YOUR OBJECTIVE => Find each line of the material below in which the word "mediante" occurs, and return it.

EXTRACTED RECORDS =>
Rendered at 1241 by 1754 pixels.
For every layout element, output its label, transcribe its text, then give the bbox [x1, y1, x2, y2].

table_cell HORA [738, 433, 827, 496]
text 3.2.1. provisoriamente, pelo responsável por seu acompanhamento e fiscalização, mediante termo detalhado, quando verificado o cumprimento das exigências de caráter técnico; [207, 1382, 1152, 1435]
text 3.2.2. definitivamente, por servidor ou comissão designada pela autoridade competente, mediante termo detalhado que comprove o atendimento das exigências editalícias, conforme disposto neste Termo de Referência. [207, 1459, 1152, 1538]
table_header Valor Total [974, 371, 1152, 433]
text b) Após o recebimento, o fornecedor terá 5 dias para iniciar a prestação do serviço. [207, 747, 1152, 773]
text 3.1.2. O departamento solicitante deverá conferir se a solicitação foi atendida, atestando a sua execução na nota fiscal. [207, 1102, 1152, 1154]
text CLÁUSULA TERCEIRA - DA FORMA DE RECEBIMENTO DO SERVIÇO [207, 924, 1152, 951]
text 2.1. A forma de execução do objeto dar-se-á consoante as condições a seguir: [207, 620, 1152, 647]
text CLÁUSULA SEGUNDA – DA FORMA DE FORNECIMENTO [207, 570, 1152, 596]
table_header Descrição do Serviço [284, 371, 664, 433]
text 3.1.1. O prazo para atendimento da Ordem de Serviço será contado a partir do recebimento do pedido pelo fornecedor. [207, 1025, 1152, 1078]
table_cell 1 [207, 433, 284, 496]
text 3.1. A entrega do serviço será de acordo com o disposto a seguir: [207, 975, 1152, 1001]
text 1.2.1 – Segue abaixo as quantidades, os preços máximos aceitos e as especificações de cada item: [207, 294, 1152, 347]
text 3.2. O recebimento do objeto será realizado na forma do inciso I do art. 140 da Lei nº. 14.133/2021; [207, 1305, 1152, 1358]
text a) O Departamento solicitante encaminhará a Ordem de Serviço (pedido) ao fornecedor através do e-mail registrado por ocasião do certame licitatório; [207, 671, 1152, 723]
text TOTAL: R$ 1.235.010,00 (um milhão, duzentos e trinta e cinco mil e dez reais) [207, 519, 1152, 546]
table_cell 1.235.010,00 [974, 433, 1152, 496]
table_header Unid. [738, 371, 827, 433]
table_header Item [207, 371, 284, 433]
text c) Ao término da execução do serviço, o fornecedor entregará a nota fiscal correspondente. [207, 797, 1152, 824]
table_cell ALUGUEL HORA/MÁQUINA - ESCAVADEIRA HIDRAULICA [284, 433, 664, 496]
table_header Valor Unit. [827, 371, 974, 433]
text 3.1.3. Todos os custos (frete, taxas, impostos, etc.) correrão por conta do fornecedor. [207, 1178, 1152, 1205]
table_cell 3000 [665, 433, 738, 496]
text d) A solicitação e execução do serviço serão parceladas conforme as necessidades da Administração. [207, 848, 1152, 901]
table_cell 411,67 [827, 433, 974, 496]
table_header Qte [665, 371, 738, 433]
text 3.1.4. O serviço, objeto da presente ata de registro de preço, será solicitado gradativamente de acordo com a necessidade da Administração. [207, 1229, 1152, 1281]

YOUR SOLUTION =>
text 3.2.1. provisoriamente, pelo responsável por seu acompanhamento e fiscalização, mediante termo detalhado, quando verificado o cumprimento das exigências de caráter técnico; [207, 1382, 1152, 1435]
text 3.2.2. definitivamente, por servidor ou comissão designada pela autoridade competente, mediante termo detalhado que comprove o atendimento das exigências editalícias, conforme disposto neste Termo de Referência. [207, 1459, 1152, 1538]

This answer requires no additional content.